● **HOW TO COMPLETE THIS TASK**
Lay out every line of the records below as a Markdown table with two columns, Row and Line. Number each row and skip any blank lines.

[Absolute pixel coordinate data]
_ _ _ _ _

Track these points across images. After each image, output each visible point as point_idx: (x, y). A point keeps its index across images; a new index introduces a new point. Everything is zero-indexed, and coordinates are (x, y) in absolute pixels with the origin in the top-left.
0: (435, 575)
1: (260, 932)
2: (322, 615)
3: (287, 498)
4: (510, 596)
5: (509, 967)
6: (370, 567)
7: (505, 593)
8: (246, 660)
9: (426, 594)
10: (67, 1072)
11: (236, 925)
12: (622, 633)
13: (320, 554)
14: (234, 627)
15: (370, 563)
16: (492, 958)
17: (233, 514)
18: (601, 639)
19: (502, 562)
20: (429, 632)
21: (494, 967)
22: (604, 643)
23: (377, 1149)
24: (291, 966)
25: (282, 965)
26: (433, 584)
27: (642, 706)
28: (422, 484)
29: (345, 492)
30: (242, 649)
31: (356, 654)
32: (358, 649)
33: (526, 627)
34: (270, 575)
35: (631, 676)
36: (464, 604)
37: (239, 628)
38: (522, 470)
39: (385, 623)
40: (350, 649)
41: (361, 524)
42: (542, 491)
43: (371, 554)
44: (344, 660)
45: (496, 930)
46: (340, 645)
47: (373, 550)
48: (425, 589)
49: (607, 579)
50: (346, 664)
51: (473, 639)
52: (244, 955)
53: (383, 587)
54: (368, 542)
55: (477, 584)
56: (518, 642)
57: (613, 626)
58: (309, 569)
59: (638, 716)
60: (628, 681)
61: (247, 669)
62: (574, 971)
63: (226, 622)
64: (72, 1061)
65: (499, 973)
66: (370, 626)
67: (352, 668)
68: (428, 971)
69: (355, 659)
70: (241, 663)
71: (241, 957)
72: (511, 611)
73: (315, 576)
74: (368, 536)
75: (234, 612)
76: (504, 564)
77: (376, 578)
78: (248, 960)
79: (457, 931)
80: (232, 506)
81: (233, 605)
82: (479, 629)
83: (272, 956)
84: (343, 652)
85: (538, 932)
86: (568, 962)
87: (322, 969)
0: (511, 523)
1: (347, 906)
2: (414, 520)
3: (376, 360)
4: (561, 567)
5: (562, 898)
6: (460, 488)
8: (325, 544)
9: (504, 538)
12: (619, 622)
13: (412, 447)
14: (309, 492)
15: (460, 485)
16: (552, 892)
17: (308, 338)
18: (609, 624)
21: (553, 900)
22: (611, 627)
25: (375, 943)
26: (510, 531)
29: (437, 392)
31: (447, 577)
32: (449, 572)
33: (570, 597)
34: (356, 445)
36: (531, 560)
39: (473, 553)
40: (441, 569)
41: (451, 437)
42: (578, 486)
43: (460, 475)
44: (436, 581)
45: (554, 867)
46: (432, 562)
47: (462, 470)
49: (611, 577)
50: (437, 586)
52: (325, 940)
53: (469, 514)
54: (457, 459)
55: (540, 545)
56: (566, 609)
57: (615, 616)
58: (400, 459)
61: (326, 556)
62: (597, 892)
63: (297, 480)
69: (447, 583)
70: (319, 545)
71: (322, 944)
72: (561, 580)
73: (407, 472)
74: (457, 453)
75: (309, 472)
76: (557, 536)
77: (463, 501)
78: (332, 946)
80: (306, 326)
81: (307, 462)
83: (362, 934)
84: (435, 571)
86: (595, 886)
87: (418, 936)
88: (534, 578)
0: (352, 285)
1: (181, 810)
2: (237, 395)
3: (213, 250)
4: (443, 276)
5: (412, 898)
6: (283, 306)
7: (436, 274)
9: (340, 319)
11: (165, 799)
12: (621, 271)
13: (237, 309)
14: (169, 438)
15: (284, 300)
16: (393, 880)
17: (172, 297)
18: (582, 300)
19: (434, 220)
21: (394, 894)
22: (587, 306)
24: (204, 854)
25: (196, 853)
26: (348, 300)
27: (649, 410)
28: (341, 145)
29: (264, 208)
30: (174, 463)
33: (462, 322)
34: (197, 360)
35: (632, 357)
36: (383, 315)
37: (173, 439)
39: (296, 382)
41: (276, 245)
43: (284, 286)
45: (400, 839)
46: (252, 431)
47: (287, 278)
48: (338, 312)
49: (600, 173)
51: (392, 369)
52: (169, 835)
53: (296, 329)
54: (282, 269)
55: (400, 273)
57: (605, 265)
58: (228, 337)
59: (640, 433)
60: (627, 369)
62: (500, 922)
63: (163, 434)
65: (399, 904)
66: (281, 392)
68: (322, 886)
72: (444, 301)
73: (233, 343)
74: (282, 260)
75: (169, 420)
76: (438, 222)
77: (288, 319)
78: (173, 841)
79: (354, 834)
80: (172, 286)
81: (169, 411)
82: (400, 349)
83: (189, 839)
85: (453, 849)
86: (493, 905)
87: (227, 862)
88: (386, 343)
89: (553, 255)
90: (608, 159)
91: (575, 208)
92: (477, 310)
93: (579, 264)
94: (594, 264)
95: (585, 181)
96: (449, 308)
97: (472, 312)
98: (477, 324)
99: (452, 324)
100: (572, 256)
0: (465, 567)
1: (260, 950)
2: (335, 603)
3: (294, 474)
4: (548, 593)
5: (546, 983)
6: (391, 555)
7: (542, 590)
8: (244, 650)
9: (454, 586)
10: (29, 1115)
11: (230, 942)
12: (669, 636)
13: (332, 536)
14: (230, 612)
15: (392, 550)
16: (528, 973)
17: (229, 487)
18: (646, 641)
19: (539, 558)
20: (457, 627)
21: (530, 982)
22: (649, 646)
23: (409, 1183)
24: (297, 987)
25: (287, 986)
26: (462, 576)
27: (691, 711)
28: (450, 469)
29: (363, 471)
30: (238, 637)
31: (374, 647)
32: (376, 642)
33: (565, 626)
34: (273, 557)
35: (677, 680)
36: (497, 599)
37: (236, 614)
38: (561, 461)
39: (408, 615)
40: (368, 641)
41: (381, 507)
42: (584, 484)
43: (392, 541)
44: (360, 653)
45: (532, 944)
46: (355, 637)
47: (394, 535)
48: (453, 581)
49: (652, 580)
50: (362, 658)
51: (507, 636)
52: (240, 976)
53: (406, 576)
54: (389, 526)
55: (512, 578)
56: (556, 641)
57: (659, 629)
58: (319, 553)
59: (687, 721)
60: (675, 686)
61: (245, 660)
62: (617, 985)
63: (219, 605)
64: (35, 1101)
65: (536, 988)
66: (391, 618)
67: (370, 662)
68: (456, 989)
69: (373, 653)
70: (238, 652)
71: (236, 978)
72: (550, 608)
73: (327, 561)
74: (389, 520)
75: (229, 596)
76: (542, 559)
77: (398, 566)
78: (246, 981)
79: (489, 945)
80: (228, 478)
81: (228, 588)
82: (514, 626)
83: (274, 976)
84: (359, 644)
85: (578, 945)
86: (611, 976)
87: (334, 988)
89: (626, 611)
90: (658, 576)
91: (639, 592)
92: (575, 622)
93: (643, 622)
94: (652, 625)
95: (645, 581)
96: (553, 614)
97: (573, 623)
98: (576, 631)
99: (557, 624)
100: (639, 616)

_ _ _ _ _

● **ANSWER AREA**
| Row | Line |
|---|---|
| 1 | Track these points across images. After each image, output each visible point as point_idx: (x, y). A point keeps its index across images; a new index introduces a new point. Everything is zero-indexed, and coordinates are (x, y) in absolute pixels with the origin in the top-left. |
| 2 | 0: (435, 575) |
| 3 | 1: (260, 932) |
| 4 | 2: (322, 615) |
| 5 | 3: (287, 498) |
| 6 | 4: (510, 596) |
| 7 | 5: (509, 967) |
| 8 | 6: (370, 567) |
| 9 | 7: (505, 593) |
| 10 | 8: (246, 660) |
| 11 | 9: (426, 594) |
| 12 | 10: (67, 1072) |
| 13 | 11: (236, 925) |
| 14 | 12: (622, 633) |
| 15 | 13: (320, 554) |
| 16 | 14: (234, 627) |
| 17 | 15: (370, 563) |
| 18 | 16: (492, 958) |
| 19 | 17: (233, 514) |
| 20 | 18: (601, 639) |
| 21 | 19: (502, 562) |
| 22 | 20: (429, 632) |
| 23 | 21: (494, 967) |
| 24 | 22: (604, 643) |
| 25 | 23: (377, 1149) |
| 26 | 24: (291, 966) |
| 27 | 25: (282, 965) |
| 28 | 26: (433, 584) |
| 29 | 27: (642, 706) |
| 30 | 28: (422, 484) |
| 31 | 29: (345, 492) |
| 32 | 30: (242, 649) |
| 33 | 31: (356, 654) |
| 34 | 32: (358, 649) |
| 35 | 33: (526, 627) |
| 36 | 34: (270, 575) |
| 37 | 35: (631, 676) |
| 38 | 36: (464, 604) |
| 39 | 37: (239, 628) |
| 40 | 38: (522, 470) |
| 41 | 39: (385, 623) |
| 42 | 40: (350, 649) |
| 43 | 41: (361, 524) |
| 44 | 42: (542, 491) |
| 45 | 43: (371, 554) |
| 46 | 44: (344, 660) |
| 47 | 45: (496, 930) |
| 48 | 46: (340, 645) |
| 49 | 47: (373, 550) |
| 50 | 48: (425, 589) |
| 51 | 49: (607, 579) |
| 52 | 50: (346, 664) |
| 53 | 51: (473, 639) |
| 54 | 52: (244, 955) |
| 55 | 53: (383, 587) |
| 56 | 54: (368, 542) |
| 57 | 55: (477, 584) |
| 58 | 56: (518, 642) |
| 59 | 57: (613, 626) |
| 60 | 58: (309, 569) |
| 61 | 59: (638, 716) |
| 62 | 60: (628, 681) |
| 63 | 61: (247, 669) |
| 64 | 62: (574, 971) |
| 65 | 63: (226, 622) |
| 66 | 64: (72, 1061) |
| 67 | 65: (499, 973) |
| 68 | 66: (370, 626) |
| 69 | 67: (352, 668) |
| 70 | 68: (428, 971) |
| 71 | 69: (355, 659) |
| 72 | 70: (241, 663) |
| 73 | 71: (241, 957) |
| 74 | 72: (511, 611) |
| 75 | 73: (315, 576) |
| 76 | 74: (368, 536) |
| 77 | 75: (234, 612) |
| 78 | 76: (504, 564) |
| 79 | 77: (376, 578) |
| 80 | 78: (248, 960) |
| 81 | 79: (457, 931) |
| 82 | 80: (232, 506) |
| 83 | 81: (233, 605) |
| 84 | 82: (479, 629) |
| 85 | 83: (272, 956) |
| 86 | 84: (343, 652) |
| 87 | 85: (538, 932) |
| 88 | 86: (568, 962) |
| 89 | 87: (322, 969) |
| 90 | 0: (511, 523) |
| 91 | 1: (347, 906) |
| 92 | 2: (414, 520) |
| 93 | 3: (376, 360) |
| 94 | 4: (561, 567) |
| 95 | 5: (562, 898) |
| 96 | 6: (460, 488) |
| 97 | 8: (325, 544) |
| 98 | 9: (504, 538) |
| 99 | 12: (619, 622) |
| 100 | 13: (412, 447) |
| 101 | 14: (309, 492) |
| 102 | 15: (460, 485) |
| 103 | 16: (552, 892) |
| 104 | 17: (308, 338) |
| 105 | 18: (609, 624) |
| 106 | 21: (553, 900) |
| 107 | 22: (611, 627) |
| 108 | 25: (375, 943) |
| 109 | 26: (510, 531) |
| 110 | 29: (437, 392) |
| 111 | 31: (447, 577) |
| 112 | 32: (449, 572) |
| 113 | 33: (570, 597) |
| 114 | 34: (356, 445) |
| 115 | 36: (531, 560) |
| 116 | 39: (473, 553) |
| 117 | 40: (441, 569) |
| 118 | 41: (451, 437) |
| 119 | 42: (578, 486) |
| 120 | 43: (460, 475) |
| 121 | 44: (436, 581) |
| 122 | 45: (554, 867) |
| 123 | 46: (432, 562) |
| 124 | 47: (462, 470) |
| 125 | 49: (611, 577) |
| 126 | 50: (437, 586) |
| 127 | 52: (325, 940) |
| 128 | 53: (469, 514) |
| 129 | 54: (457, 459) |
| 130 | 55: (540, 545) |
| 131 | 56: (566, 609) |
| 132 | 57: (615, 616) |
| 133 | 58: (400, 459) |
| 134 | 61: (326, 556) |
| 135 | 62: (597, 892) |
| 136 | 63: (297, 480) |
| 137 | 69: (447, 583) |
| 138 | 70: (319, 545) |
| 139 | 71: (322, 944) |
| 140 | 72: (561, 580) |
| 141 | 73: (407, 472) |
| 142 | 74: (457, 453) |
| 143 | 75: (309, 472) |
| 144 | 76: (557, 536) |
| 145 | 77: (463, 501) |
| 146 | 78: (332, 946) |
| 147 | 80: (306, 326) |
| 148 | 81: (307, 462) |
| 149 | 83: (362, 934) |
| 150 | 84: (435, 571) |
| 151 | 86: (595, 886) |
| 152 | 87: (418, 936) |
| 153 | 88: (534, 578) |
| 154 | 0: (352, 285) |
| 155 | 1: (181, 810) |
| 156 | 2: (237, 395) |
| 157 | 3: (213, 250) |
| 158 | 4: (443, 276) |
| 159 | 5: (412, 898) |
| 160 | 6: (283, 306) |
| 161 | 7: (436, 274) |
| 162 | 9: (340, 319) |
| 163 | 11: (165, 799) |
| 164 | 12: (621, 271) |
| 165 | 13: (237, 309) |
| 166 | 14: (169, 438) |
| 167 | 15: (284, 300) |
| 168 | 16: (393, 880) |
| 169 | 17: (172, 297) |
| 170 | 18: (582, 300) |
| 171 | 19: (434, 220) |
| 172 | 21: (394, 894) |
| 173 | 22: (587, 306) |
| 174 | 24: (204, 854) |
| 175 | 25: (196, 853) |
| 176 | 26: (348, 300) |
| 177 | 27: (649, 410) |
| 178 | 28: (341, 145) |
| 179 | 29: (264, 208) |
| 180 | 30: (174, 463) |
| 181 | 33: (462, 322) |
| 182 | 34: (197, 360) |
| 183 | 35: (632, 357) |
| 184 | 36: (383, 315) |
| 185 | 37: (173, 439) |
| 186 | 39: (296, 382) |
| 187 | 41: (276, 245) |
| 188 | 43: (284, 286) |
| 189 | 45: (400, 839) |
| 190 | 46: (252, 431) |
| 191 | 47: (287, 278) |
| 192 | 48: (338, 312) |
| 193 | 49: (600, 173) |
| 194 | 51: (392, 369) |
| 195 | 52: (169, 835) |
| 196 | 53: (296, 329) |
| 197 | 54: (282, 269) |
| 198 | 55: (400, 273) |
| 199 | 57: (605, 265) |
| 200 | 58: (228, 337) |
| 201 | 59: (640, 433) |
| 202 | 60: (627, 369) |
| 203 | 62: (500, 922) |
| 204 | 63: (163, 434) |
| 205 | 65: (399, 904) |
| 206 | 66: (281, 392) |
| 207 | 68: (322, 886) |
| 208 | 72: (444, 301) |
| 209 | 73: (233, 343) |
| 210 | 74: (282, 260) |
| 211 | 75: (169, 420) |
| 212 | 76: (438, 222) |
| 213 | 77: (288, 319) |
| 214 | 78: (173, 841) |
| 215 | 79: (354, 834) |
| 216 | 80: (172, 286) |
| 217 | 81: (169, 411) |
| 218 | 82: (400, 349) |
| 219 | 83: (189, 839) |
| 220 | 85: (453, 849) |
| 221 | 86: (493, 905) |
| 222 | 87: (227, 862) |
| 223 | 88: (386, 343) |
| 224 | 89: (553, 255) |
| 225 | 90: (608, 159) |
| 226 | 91: (575, 208) |
| 227 | 92: (477, 310) |
| 228 | 93: (579, 264) |
| 229 | 94: (594, 264) |
| 230 | 95: (585, 181) |
| 231 | 96: (449, 308) |
| 232 | 97: (472, 312) |
| 233 | 98: (477, 324) |
| 234 | 99: (452, 324) |
| 235 | 100: (572, 256) |
| 236 | 0: (465, 567) |
| 237 | 1: (260, 950) |
| 238 | 2: (335, 603) |
| 239 | 3: (294, 474) |
| 240 | 4: (548, 593) |
| 241 | 5: (546, 983) |
| 242 | 6: (391, 555) |
| 243 | 7: (542, 590) |
| 244 | 8: (244, 650) |
| 245 | 9: (454, 586) |
| 246 | 10: (29, 1115) |
| 247 | 11: (230, 942) |
| 248 | 12: (669, 636) |
| 249 | 13: (332, 536) |
| 250 | 14: (230, 612) |
| 251 | 15: (392, 550) |
| 252 | 16: (528, 973) |
| 253 | 17: (229, 487) |
| 254 | 18: (646, 641) |
| 255 | 19: (539, 558) |
| 256 | 20: (457, 627) |
| 257 | 21: (530, 982) |
| 258 | 22: (649, 646) |
| 259 | 23: (409, 1183) |
| 260 | 24: (297, 987) |
| 261 | 25: (287, 986) |
| 262 | 26: (462, 576) |
| 263 | 27: (691, 711) |
| 264 | 28: (450, 469) |
| 265 | 29: (363, 471) |
| 266 | 30: (238, 637) |
| 267 | 31: (374, 647) |
| 268 | 32: (376, 642) |
| 269 | 33: (565, 626) |
| 270 | 34: (273, 557) |
| 271 | 35: (677, 680) |
| 272 | 36: (497, 599) |
| 273 | 37: (236, 614) |
| 274 | 38: (561, 461) |
| 275 | 39: (408, 615) |
| 276 | 40: (368, 641) |
| 277 | 41: (381, 507) |
| 278 | 42: (584, 484) |
| 279 | 43: (392, 541) |
| 280 | 44: (360, 653) |
| 281 | 45: (532, 944) |
| 282 | 46: (355, 637) |
| 283 | 47: (394, 535) |
| 284 | 48: (453, 581) |
| 285 | 49: (652, 580) |
| 286 | 50: (362, 658) |
| 287 | 51: (507, 636) |
| 288 | 52: (240, 976) |
| 289 | 53: (406, 576) |
| 290 | 54: (389, 526) |
| 291 | 55: (512, 578) |
| 292 | 56: (556, 641) |
| 293 | 57: (659, 629) |
| 294 | 58: (319, 553) |
| 295 | 59: (687, 721) |
| 296 | 60: (675, 686) |
| 297 | 61: (245, 660) |
| 298 | 62: (617, 985) |
| 299 | 63: (219, 605) |
| 300 | 64: (35, 1101) |
| 301 | 65: (536, 988) |
| 302 | 66: (391, 618) |
| 303 | 67: (370, 662) |
| 304 | 68: (456, 989) |
| 305 | 69: (373, 653) |
| 306 | 70: (238, 652) |
| 307 | 71: (236, 978) |
| 308 | 72: (550, 608) |
| 309 | 73: (327, 561) |
| 310 | 74: (389, 520) |
| 311 | 75: (229, 596) |
| 312 | 76: (542, 559) |
| 313 | 77: (398, 566) |
| 314 | 78: (246, 981) |
| 315 | 79: (489, 945) |
| 316 | 80: (228, 478) |
| 317 | 81: (228, 588) |
| 318 | 82: (514, 626) |
| 319 | 83: (274, 976) |
| 320 | 84: (359, 644) |
| 321 | 85: (578, 945) |
| 322 | 86: (611, 976) |
| 323 | 87: (334, 988) |
| 324 | 89: (626, 611) |
| 325 | 90: (658, 576) |
| 326 | 91: (639, 592) |
| 327 | 92: (575, 622) |
| 328 | 93: (643, 622) |
| 329 | 94: (652, 625) |
| 330 | 95: (645, 581) |
| 331 | 96: (553, 614) |
| 332 | 97: (573, 623) |
| 333 | 98: (576, 631) |
| 334 | 99: (557, 624) |
| 335 | 100: (639, 616) |